Sagnac interferometry for high-sensitivity optical measurements of spin-orbit torque

TL;DR

This paper demonstrates that Sagnac interferometry significantly enhances the sensitivity of optical measurements of spin-orbit torque, enabling more accurate and artifact-free quantification in thin magnetic films with various anisotropies.

Contribution

The study introduces the application of Sagnac interferometry for high-sensitivity, quantitative optical measurement of spin-orbit torque in thin magnetic samples, surpassing conventional Kerr effect methods.

Findings

Sagnac interferometry improves signal-to-noise ratio for magnetic measurements.

It allows quantitative analysis of spin-orbit torque in thin films with perpendicular anisotropy.

It provides a cross-check for electrical measurement techniques, identifying potential artifacts.

Abstract

Sagnac interferometry can provide a significant improvement in signal-to-noise ratio compared to conventional magnetic imaging based on the magneto-optical Kerr effect (MOKE).

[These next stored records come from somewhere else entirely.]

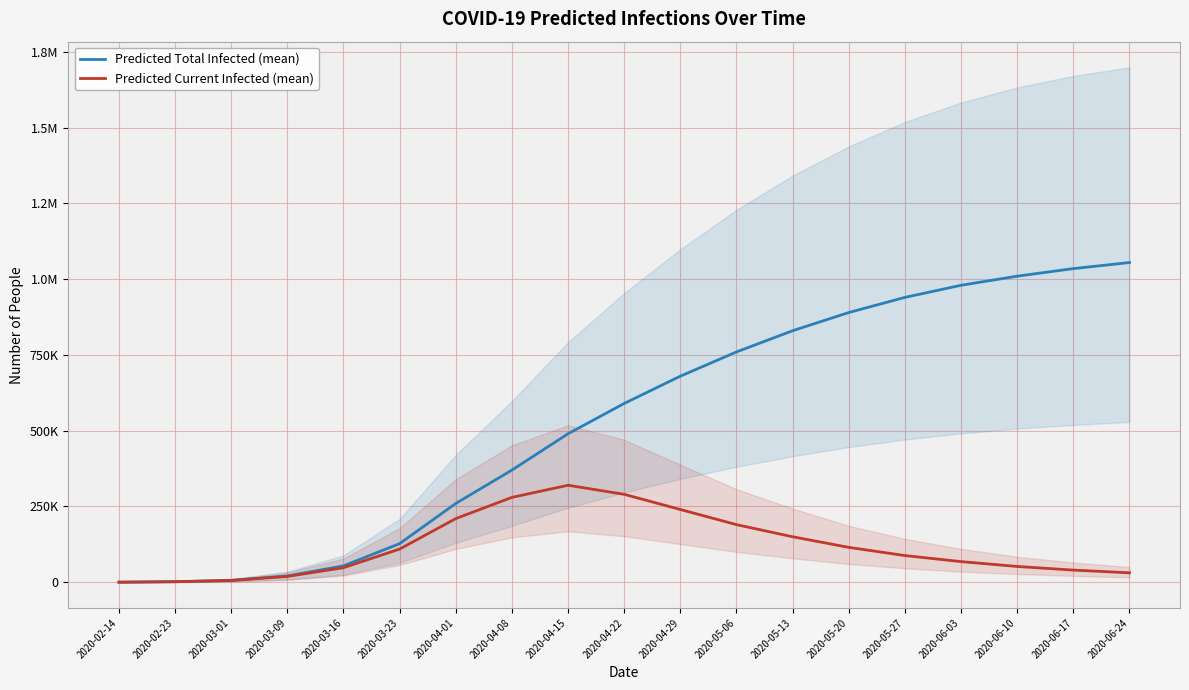

Which series has the largest range (max minus min)?

predicted_total_infected_mean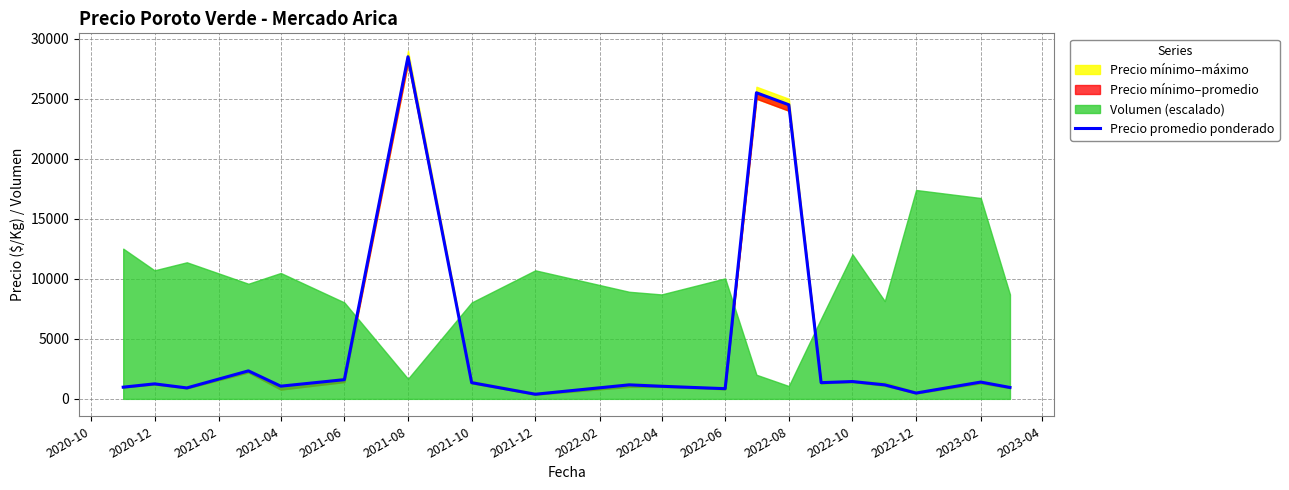

Is it true that the value at 2020-12 is 1250?

True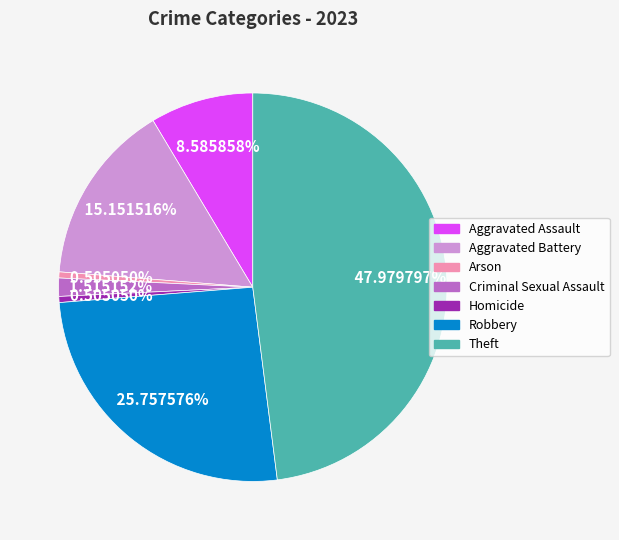

Does any single category account for the majority?

No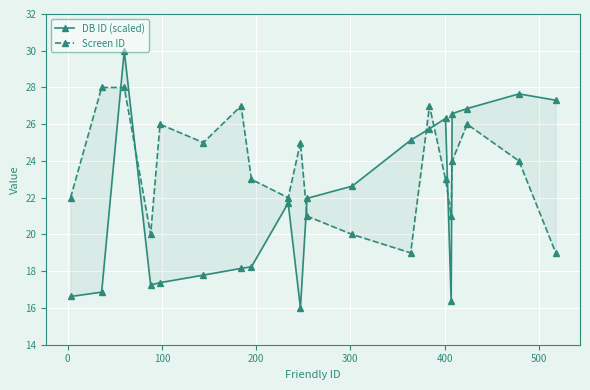

What are all the series names shown in the legend?

DB ID (scaled), Screen ID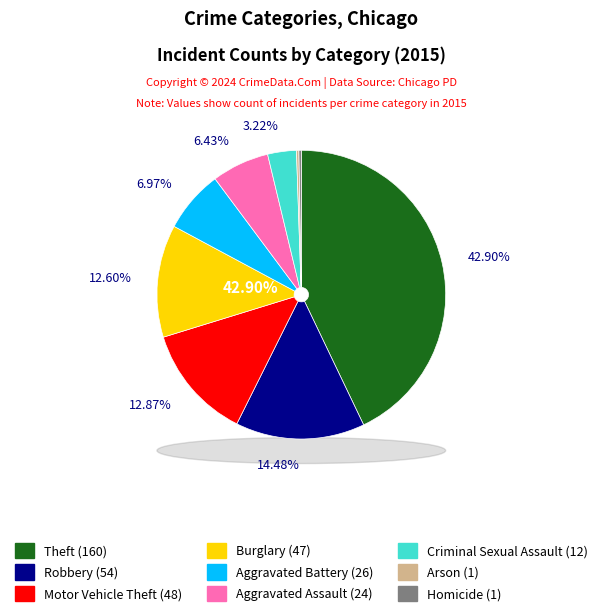

How many segments does this pie chart have?

9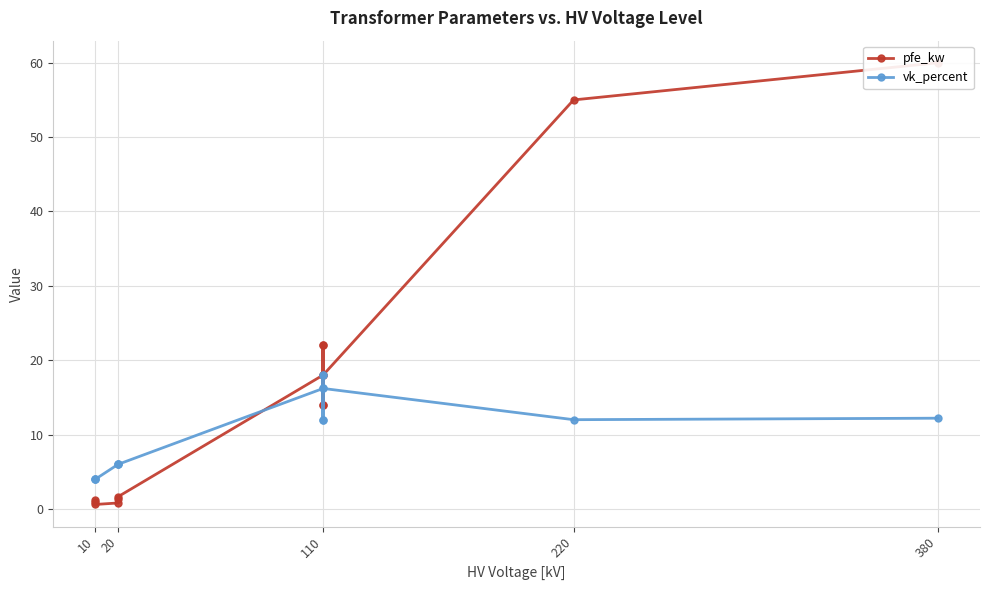

Does the chart have visible grid lines?

Yes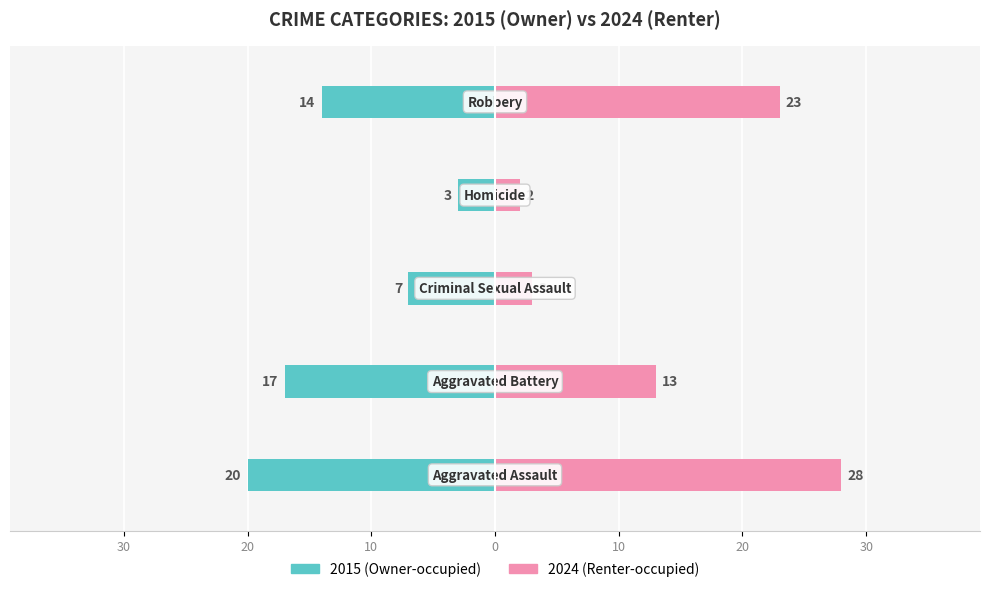

Rank the series by their maximum value, from highest to lowest.

Renter-occupied, Owner-occupied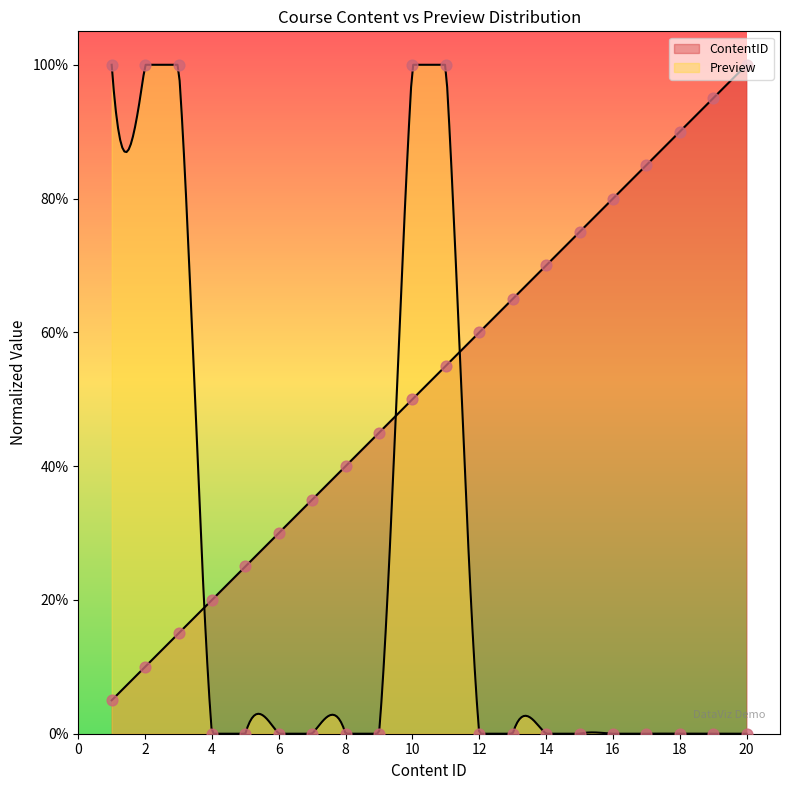

At how many categories does at least one series exceed 0?

20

We show that this improvement is sufficient to allow quantitative measurements of current-induced magnetic deflections due to spin-orbit torque even in thin-film magnetic samples with perpendicular magnetic anisotropy for which the Kerr rotation is second-order in the magnetic deflection. Sagnac interfermometry can also be applied beneficially for samples with in-plane anisotropy, for which the Kerr rotation is first order in the deflection angle. Optical measurements based on Sagnac interferometry can therefore provide a cross-check on electrical techniques for measuring spin-orbit torque. Different electrical techniques commonly give quantitatively inconsistent results, so that Sagnac interferometry can help to identify which techniques are affected by unidentified artifacts.